Saved entries
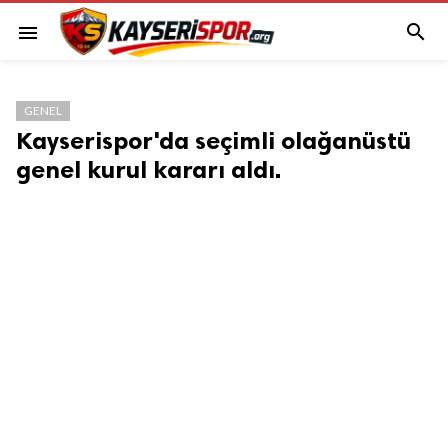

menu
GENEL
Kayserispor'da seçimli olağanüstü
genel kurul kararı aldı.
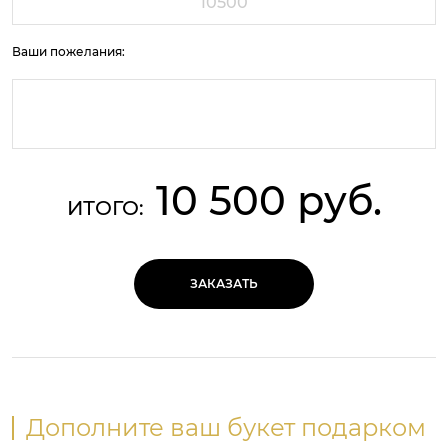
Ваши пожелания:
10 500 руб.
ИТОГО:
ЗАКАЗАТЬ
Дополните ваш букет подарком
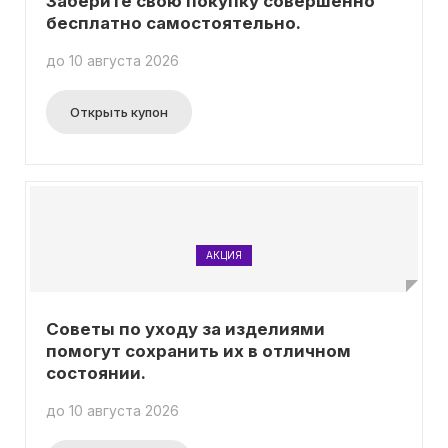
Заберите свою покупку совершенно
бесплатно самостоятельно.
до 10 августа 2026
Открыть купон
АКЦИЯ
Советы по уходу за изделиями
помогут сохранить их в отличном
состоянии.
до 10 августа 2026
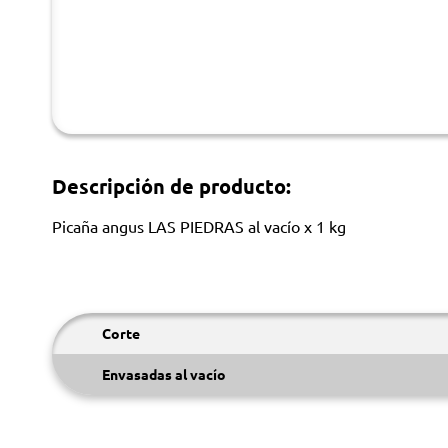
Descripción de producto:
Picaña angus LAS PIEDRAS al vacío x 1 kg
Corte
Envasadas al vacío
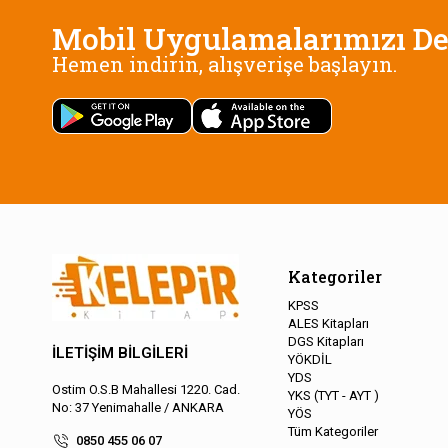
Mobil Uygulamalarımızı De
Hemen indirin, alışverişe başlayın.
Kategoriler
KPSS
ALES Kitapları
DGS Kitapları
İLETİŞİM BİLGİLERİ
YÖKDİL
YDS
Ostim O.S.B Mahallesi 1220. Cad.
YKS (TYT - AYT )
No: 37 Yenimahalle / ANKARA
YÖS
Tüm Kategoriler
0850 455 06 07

WHAT TO DO
Report every line in the records above that contains the string "vacío", treating uppercase and lowercase as different.

THE ANSWER
Picaña angus LAS PIEDRAS al vacío x 1 kg
Envasadas al vacío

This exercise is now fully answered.